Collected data
⟨

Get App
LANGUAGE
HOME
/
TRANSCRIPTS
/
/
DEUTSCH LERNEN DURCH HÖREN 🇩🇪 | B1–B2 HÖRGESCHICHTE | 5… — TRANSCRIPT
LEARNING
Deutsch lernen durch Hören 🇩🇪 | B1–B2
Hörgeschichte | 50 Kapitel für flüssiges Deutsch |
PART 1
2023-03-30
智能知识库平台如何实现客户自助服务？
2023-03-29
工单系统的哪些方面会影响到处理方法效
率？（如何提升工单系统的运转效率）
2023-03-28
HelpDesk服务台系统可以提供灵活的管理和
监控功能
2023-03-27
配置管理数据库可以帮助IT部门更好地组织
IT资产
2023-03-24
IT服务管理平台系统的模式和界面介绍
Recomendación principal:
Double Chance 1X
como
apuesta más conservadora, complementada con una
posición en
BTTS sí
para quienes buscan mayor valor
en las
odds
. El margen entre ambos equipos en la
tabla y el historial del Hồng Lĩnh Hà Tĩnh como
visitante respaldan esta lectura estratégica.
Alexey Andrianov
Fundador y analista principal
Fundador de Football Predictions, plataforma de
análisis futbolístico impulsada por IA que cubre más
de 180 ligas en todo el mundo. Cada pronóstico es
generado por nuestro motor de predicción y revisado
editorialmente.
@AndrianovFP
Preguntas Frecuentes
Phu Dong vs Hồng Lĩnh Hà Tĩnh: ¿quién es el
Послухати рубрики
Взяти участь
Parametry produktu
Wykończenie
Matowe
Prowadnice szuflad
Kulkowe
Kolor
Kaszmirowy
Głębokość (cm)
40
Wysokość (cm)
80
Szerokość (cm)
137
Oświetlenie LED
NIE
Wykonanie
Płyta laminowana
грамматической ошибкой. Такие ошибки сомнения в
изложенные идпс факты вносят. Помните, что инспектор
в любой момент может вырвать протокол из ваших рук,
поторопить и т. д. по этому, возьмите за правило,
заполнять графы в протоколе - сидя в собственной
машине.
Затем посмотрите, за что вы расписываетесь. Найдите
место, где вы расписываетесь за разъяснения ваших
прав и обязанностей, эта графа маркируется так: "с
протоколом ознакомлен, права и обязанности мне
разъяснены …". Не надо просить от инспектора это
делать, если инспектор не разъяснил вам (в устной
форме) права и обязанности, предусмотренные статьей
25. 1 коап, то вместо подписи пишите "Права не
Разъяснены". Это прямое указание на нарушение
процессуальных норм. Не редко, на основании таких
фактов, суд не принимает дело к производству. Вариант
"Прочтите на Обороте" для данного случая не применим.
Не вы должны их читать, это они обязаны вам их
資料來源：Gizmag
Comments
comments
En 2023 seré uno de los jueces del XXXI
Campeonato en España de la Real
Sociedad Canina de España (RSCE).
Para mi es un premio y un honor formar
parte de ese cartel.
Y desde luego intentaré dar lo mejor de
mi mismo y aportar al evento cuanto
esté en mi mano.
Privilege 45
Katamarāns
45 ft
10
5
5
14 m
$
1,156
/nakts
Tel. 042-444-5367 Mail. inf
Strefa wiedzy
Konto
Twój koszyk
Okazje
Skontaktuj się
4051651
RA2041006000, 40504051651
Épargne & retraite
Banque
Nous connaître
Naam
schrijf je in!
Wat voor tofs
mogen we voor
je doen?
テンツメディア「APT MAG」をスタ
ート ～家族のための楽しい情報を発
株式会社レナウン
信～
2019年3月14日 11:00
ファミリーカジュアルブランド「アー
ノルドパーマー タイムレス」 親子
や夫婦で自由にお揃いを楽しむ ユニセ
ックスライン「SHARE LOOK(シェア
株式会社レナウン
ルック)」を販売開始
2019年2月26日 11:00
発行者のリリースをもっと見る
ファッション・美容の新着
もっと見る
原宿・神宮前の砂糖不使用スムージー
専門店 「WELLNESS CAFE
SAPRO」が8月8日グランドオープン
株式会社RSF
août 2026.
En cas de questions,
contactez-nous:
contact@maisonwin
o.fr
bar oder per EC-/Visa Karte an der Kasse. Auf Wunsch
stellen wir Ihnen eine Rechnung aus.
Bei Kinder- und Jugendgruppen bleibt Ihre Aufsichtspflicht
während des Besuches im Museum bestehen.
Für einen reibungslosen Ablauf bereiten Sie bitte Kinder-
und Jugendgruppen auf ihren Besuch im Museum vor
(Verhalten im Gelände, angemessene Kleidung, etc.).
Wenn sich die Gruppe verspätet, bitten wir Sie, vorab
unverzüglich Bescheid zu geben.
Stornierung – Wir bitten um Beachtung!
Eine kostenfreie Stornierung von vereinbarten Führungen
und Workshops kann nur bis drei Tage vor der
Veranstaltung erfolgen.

⟩

-- TASK TO CARRY OUT --
Print the entries once more, character for character.

-- EXPECTED OUTPUT --
Get App
LANGUAGE
HOME
/
TRANSCRIPTS
/
/
DEUTSCH LERNEN DURCH HÖREN 🇩🇪 | B1–B2 HÖRGESCHICHTE | 5… — TRANSCRIPT
LEARNING
Deutsch lernen durch Hören 🇩🇪 | B1–B2
Hörgeschichte | 50 Kapitel für flüssiges Deutsch |
PART 1
2023-03-30
智能知识库平台如何实现客户自助服务？
2023-03-29
工单系统的哪些方面会影响到处理方法效
率？（如何提升工单系统的运转效率）
2023-03-28
HelpDesk服务台系统可以提供灵活的管理和
监控功能
2023-03-27
配置管理数据库可以帮助IT部门更好地组织
IT资产
2023-03-24
IT服务管理平台系统的模式和界面介绍
Recomendación principal:
Double Chance 1X
como
apuesta más conservadora, complementada con una
posición en
BTTS sí
para quienes buscan mayor valor
en las
odds
. El margen entre ambos equipos en la
tabla y el historial del Hồng Lĩnh Hà Tĩnh como
visitante respaldan esta lectura estratégica.
Alexey Andrianov
Fundador y analista principal
Fundador de Football Predictions, plataforma de
análisis futbolístico impulsada por IA que cubre más
de 180 ligas en todo el mundo. Cada pronóstico es
generado por nuestro motor de predicción y revisado
editorialmente.
@AndrianovFP
Preguntas Frecuentes
Phu Dong vs Hồng Lĩnh Hà Tĩnh: ¿quién es el
Послухати рубрики
Взяти участь
Parametry produktu
Wykończenie
Matowe
Prowadnice szuflad
Kulkowe
Kolor
Kaszmirowy
Głębokość (cm)
40
Wysokość (cm)
80
Szerokość (cm)
137
Oświetlenie LED
NIE
Wykonanie
Płyta laminowana
грамматической ошибкой. Такие ошибки сомнения в
изложенные идпс факты вносят. Помните, что инспектор
в любой момент может вырвать протокол из ваших рук,
поторопить и т. д. по этому, возьмите за правило,
заполнять графы в протоколе - сидя в собственной
машине.
Затем посмотрите, за что вы расписываетесь. Найдите
место, где вы расписываетесь за разъяснения ваших
прав и обязанностей, эта графа маркируется так: "с
протоколом ознакомлен, права и обязанности мне
разъяснены …". Не надо просить от инспектора это
делать, если инспектор не разъяснил вам (в устной
форме) права и обязанности, предусмотренные статьей
25. 1 коап, то вместо подписи пишите "Права не
Разъяснены". Это прямое указание на нарушение
процессуальных норм. Не редко, на основании таких
фактов, суд не принимает дело к производству. Вариант
"Прочтите на Обороте" для данного случая не применим.
Не вы должны их читать, это они обязаны вам их
資料來源：Gizmag
Comments
comments
En 2023 seré uno de los jueces del XXXI
Campeonato en España de la Real
Sociedad Canina de España (RSCE).
Para mi es un premio y un honor formar
parte de ese cartel.
Y desde luego intentaré dar lo mejor de
mi mismo y aportar al evento cuanto
esté en mi mano.
Privilege 45
Katamarāns
45 ft
10
5
5
14 m
$
1,156
/nakts
Tel. 042-444-5367 Mail. inf
Strefa wiedzy
Konto
Twój koszyk
Okazje
Skontaktuj się
4051651
RA2041006000, 40504051651
Épargne & retraite
Banque
Nous connaître
Naam
schrijf je in!
Wat voor tofs
mogen we voor
je doen?
テンツメディア「APT MAG」をスタ
ート ～家族のための楽しい情報を発
株式会社レナウン
信～
2019年3月14日 11:00
ファミリーカジュアルブランド「アー
ノルドパーマー タイムレス」 親子
や夫婦で自由にお揃いを楽しむ ユニセ
ックスライン「SHARE LOOK(シェア
株式会社レナウン
ルック)」を販売開始
2019年2月26日 11:00
発行者のリリースをもっと見る
ファッション・美容の新着
もっと見る
原宿・神宮前の砂糖不使用スムージー
専門店 「WELLNESS CAFE
SAPRO」が8月8日グランドオープン
株式会社RSF
août 2026.
En cas de questions,
contactez-nous:
contact@maisonwin
o.fr
bar oder per EC-/Visa Karte an der Kasse. Auf Wunsch
stellen wir Ihnen eine Rechnung aus.
Bei Kinder- und Jugendgruppen bleibt Ihre Aufsichtspflicht
während des Besuches im Museum bestehen.
Für einen reibungslosen Ablauf bereiten Sie bitte Kinder-
und Jugendgruppen auf ihren Besuch im Museum vor
(Verhalten im Gelände, angemessene Kleidung, etc.).
Wenn sich die Gruppe verspätet, bitten wir Sie, vorab
unverzüglich Bescheid zu geben.
Stornierung – Wir bitten um Beachtung!
Eine kostenfreie Stornierung von vereinbarten Führungen
und Workshops kann nur bis drei Tage vor der
Veranstaltung erfolgen.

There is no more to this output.